US deploys troops to Norway despite warnings from Russia
Iran Press TV
Tue Jan 17, 2017 6:26AM
After angering Russia by sending thousands of troops to Poland, the United States has now deployed nearly 300 Marines to Norway, prompting serious warnings from Moscow.
The troops arrived in Norway on Monday and will be stationed at a garrison in Vaernes, nearly 1,500 kilometers (900 miles) from Russia. They will be replaced on a six-month rotational basis for at least a year, as part of an agreement between American and Norwegian military officials in October.
This is the first time since World War II that foreign troops are being permanently stationed in Norway, marking a break from a long-running agreement with Russia.
As a founding member of the North Atlantic Treaty Organization (NATO), Oslo had pledged not to host foreign forces on a permanent basis in order to dispel concerns in Moscow that the Scandinavian country might be used as a platform for a surprise attack against its Arctic neighbor.
"The relationship between Norway and Russia is put to a test now," said Maria Zakharova, a spokeswoman for the Russian Foreign Ministry on Monday, warning that the move "certainly will not improve relations."
"Instead of developing economic cooperation, Norway is choosing to deploy United States troops on Norwegian soil," she added.
Back in October, Russia warned Norway against finalizing the agreement, saying the move was "very dangerous."
Both Norway and the US claimed that the deployment was not aimed at Russia.

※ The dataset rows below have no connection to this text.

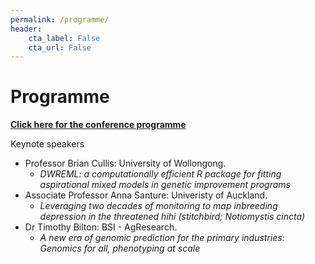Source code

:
 ```yaml
---
permalink: /programme/
header:
    cta_label: False
    cta_url: False
---
```


<span></span>

# Programme

[**Click here for the conference programme**](https://github.com/MapNet2023/Mapnet2023.github.io/blob/main/assets/MapNet_booklet_programme.pdf)



Keynote speakers<br/>
- Professor Brian Cullis: University of Wollongong.
    - _DWREML: a computationally efficient R package for fitting aspirational mixed models in genetic improvement programs_ 
- Associate Professor Anna Santure: Univeristy of Auckland.
    - _Leveraging two decades of monitoring to map inbreeding depression in the threatened hihi (stitchbird; _Notiomystis cincta_)_ 
- Dr Timothy Bilton: BSI - AgResearch.
    - _A new era of genomic prediction for the primary industries: Genomics for all, phenotyping at scale_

Rune Haarstad, a spokesman for the Norwegian Home Guard, said the Marines were only there to undergo winter training.
"For the first four weeks they will have basic winter training, learn how to cope with skis and to survive in the Arctic environment," said Haarstad. "It has nothing to do with Russia or the current situation."

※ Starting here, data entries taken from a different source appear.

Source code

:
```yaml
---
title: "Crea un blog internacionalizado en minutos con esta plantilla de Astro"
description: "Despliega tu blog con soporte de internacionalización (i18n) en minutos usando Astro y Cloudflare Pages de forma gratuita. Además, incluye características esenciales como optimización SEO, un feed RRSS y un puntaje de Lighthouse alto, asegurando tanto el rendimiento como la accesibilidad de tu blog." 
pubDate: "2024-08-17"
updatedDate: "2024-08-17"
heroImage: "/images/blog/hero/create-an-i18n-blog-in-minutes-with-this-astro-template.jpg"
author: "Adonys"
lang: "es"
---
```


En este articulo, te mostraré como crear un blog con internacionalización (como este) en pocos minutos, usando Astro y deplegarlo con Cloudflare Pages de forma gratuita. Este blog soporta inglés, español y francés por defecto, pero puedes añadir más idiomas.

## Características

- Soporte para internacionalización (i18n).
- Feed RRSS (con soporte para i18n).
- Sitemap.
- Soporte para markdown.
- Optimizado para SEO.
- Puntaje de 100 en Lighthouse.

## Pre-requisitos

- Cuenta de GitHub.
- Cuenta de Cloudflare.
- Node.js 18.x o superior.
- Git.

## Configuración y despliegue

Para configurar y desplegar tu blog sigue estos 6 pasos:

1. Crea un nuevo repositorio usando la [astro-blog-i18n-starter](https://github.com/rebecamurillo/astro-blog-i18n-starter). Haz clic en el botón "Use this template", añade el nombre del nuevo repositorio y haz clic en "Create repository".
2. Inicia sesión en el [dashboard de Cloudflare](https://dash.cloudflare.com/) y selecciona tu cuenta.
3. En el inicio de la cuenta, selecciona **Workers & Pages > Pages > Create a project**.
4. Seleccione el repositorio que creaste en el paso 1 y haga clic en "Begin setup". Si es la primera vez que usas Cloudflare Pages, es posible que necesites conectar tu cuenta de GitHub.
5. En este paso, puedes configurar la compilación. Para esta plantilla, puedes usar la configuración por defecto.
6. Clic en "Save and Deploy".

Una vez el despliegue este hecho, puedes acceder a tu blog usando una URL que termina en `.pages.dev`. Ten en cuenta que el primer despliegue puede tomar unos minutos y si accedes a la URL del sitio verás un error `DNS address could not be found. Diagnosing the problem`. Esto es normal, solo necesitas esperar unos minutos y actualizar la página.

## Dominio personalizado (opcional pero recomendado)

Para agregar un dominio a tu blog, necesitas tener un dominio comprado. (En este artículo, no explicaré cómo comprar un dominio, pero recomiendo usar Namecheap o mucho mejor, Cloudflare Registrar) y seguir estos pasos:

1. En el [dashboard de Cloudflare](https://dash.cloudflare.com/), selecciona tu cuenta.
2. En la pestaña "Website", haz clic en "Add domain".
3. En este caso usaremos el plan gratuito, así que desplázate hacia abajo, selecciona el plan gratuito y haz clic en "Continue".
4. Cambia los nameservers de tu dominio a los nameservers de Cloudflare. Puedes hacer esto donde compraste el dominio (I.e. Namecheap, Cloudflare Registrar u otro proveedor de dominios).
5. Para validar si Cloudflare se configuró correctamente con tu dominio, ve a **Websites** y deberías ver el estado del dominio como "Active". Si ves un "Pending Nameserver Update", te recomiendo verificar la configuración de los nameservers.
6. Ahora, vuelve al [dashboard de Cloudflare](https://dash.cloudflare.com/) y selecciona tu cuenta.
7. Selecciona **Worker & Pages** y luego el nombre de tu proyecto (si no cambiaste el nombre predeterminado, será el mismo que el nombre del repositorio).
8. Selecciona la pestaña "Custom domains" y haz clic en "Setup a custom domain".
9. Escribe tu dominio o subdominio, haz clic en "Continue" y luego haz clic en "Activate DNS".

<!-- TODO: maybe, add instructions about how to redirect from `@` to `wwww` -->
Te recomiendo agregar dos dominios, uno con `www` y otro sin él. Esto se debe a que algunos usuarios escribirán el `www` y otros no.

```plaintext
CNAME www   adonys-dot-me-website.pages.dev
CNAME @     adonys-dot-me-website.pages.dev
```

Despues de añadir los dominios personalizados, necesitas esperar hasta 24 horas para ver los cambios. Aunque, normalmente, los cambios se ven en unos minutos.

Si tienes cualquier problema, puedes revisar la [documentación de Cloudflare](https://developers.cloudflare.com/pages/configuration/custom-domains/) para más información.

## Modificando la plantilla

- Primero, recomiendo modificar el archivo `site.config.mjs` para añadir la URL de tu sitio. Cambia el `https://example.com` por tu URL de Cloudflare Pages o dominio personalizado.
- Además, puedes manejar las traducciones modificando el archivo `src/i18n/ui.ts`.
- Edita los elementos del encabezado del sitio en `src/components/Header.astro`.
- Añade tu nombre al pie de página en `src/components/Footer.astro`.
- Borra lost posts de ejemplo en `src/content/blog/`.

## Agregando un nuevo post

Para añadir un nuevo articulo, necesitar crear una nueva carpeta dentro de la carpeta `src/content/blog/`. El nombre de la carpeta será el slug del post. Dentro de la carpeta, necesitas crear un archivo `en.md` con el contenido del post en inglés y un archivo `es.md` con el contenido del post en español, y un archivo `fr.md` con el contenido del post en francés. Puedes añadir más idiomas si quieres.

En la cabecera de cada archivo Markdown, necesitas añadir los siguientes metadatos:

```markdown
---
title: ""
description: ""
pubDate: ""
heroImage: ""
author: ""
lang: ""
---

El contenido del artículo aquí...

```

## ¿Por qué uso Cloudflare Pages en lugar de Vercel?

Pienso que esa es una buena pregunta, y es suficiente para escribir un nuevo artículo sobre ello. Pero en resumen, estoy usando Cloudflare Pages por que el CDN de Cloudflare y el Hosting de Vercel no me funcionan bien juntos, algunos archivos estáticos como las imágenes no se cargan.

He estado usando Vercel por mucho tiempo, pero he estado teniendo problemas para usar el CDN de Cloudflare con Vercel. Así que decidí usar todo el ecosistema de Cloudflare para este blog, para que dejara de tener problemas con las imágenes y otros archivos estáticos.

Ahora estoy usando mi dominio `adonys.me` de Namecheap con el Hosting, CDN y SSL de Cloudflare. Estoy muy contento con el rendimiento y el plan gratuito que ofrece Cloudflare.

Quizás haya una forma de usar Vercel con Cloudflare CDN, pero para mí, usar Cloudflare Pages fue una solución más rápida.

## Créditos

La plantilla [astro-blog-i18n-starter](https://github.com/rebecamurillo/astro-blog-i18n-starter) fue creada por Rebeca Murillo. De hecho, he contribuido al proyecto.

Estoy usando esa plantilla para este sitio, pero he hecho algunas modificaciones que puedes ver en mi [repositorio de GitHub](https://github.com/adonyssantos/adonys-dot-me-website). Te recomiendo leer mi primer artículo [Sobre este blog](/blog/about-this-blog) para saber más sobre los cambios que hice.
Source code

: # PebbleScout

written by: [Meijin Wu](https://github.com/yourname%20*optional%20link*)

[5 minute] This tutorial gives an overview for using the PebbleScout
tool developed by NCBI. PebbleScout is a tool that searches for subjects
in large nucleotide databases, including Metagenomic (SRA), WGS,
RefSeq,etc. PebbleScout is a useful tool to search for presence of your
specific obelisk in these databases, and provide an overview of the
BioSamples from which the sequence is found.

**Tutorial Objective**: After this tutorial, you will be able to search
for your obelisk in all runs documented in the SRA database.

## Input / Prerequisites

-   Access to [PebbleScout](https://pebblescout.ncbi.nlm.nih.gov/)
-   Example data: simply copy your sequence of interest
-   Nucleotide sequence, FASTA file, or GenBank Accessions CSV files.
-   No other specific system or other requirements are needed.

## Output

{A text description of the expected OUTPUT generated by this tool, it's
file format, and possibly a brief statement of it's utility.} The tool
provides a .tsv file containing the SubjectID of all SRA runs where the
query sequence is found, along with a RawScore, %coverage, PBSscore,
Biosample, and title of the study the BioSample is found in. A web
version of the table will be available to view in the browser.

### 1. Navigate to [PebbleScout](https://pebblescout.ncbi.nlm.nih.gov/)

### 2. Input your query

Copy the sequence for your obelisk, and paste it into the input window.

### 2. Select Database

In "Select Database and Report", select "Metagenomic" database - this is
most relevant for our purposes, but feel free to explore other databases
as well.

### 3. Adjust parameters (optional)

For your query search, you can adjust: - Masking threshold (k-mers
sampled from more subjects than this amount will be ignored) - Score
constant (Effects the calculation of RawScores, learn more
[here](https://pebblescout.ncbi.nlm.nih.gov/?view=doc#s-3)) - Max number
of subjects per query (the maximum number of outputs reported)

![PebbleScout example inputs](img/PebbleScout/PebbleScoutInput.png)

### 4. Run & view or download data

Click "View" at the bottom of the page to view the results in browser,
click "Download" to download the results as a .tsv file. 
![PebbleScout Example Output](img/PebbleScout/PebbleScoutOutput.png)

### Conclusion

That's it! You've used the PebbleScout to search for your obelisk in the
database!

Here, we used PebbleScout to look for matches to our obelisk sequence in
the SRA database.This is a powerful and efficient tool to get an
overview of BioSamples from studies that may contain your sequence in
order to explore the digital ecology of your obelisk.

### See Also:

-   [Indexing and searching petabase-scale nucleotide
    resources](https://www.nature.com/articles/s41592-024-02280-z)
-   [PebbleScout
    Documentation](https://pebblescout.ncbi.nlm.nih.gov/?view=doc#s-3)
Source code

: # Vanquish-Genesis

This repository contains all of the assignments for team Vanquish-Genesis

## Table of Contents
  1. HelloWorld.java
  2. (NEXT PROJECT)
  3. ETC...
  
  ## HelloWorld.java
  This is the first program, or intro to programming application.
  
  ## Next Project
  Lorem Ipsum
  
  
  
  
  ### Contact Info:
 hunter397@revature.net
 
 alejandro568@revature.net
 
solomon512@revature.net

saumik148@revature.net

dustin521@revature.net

The American troops would partake in the Joint Viking exercises in March, he added, noting that British troops would also take part in the drills.

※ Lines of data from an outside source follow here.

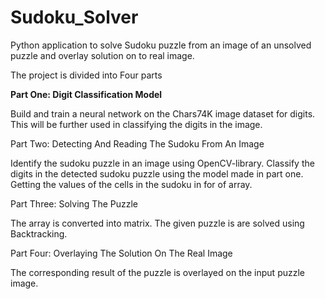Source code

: # Sudoku_Solver
Python application to solve Sudoku puzzle from an image of an unsolved puzzle and overlay solution on to real image.

The project is divided into Four parts

**Part One: Digit Classification Model**

Build and train a neural network on the Chars74K image dataset for digits. This will be further used in classifying the digits in the image.

Part Two: Detecting And Reading The Sudoku From An Image

Identify the sudoku puzzle in an image using OpenCV-library. Classify the digits in the detected sudoku puzzle using the model made in part one. Getting the values of the cells in the sudoku in for of array.

Part Three: Solving The Puzzle

The array is converted into matrix. The given puzzle is are solved using Backtracking.

Part Four: Overlaying The Solution On The Real Image

The corresponding result of the puzzle is overlayed on the input puzzle image.
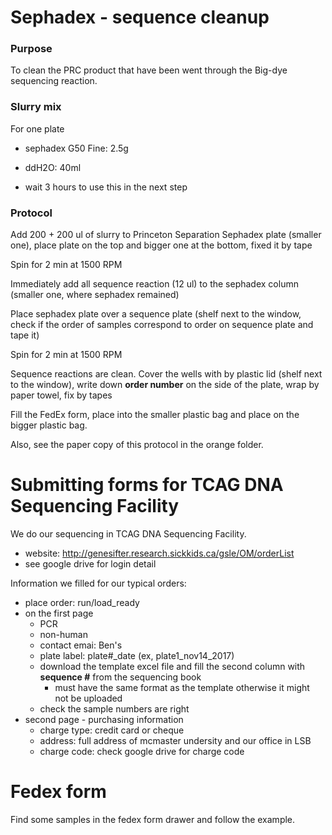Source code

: # Sephadex - sequence cleanup
### Purpose
To clean the PRC product that have been went through the Big-dye sequencing reaction. 

### Slurry mix
For one plate
- sephadex G50 Fine: 2.5g
- ddH2O: 40ml

- wait 3 hours to use this in the next step

### Protocol

Add 200 + 200 ul of slurry to Princeton Separation Sephadex plate (smaller one), place plate on the top and bigger one at the bottom, fixed it by tape

Spin for 2 min at 1500 RPM

Immediately add all sequence reaction (12 ul) to the sephadex column (smaller one, where sephadex remained)

Place sephadex plate over a sequence plate (shelf next to the window, check if the order of samples correspond to order on sequence plate and tape it)

Spin for 2 min at 1500 RPM

Sequence reactions are clean. Cover the wells with by plastic lid (shelf next to the window), write down **order number** on the side of the plate, wrap by paper towel, fix by tapes

Fill the FedEx form, place into the smaller plastic bag and place on the bigger plastic bag.

Also, see the paper copy of this protocol in the orange folder. 


# Submitting forms for TCAG DNA Sequencing Facility
We do our sequencing in TCAG DNA Sequencing Facility. 
- website: http://genesifter.research.sickkids.ca/gsle/OM/orderList
- see google drive for login detail

Information we filled for our typical orders:
- place order: run/load_ready
- on the first page
  - PCR
  - non-human
  - contact emai: Ben's
  - plate label: plate#_date (ex, plate1_nov14_2017)
  - download the template excel file and fill the second column with **sequence #** from the sequencing book
    - must have the same format as the template otherwise it might not be uploaded 
  - check the sample numbers are right
- second page - purchasing information
  - charge type: credit card or cheque
  - address: full address of mcmaster undersity and our office in LSB
  - charge code: check google drive for charge code

# Fedex form
Find some samples in the fedex form drawer and follow the example.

NATO has been deploying weapons and equipment in the Baltic States – Estonia, Lithuania and Latvia–to curb what it refers to as "Russia's aggression."
The US-led alliance's expansion sped up after the two sides cut ties in 2014, when the Ukrainian-controlled Black Sea peninsula of Crimea joined Russia in a referendum.
The tensions were further intensified last week, when the US deployed thousands of its troops in Poland and equipped them with tanks and heavy weaponry.
Russia has vowed to respond to any NATO aggression "accordingly."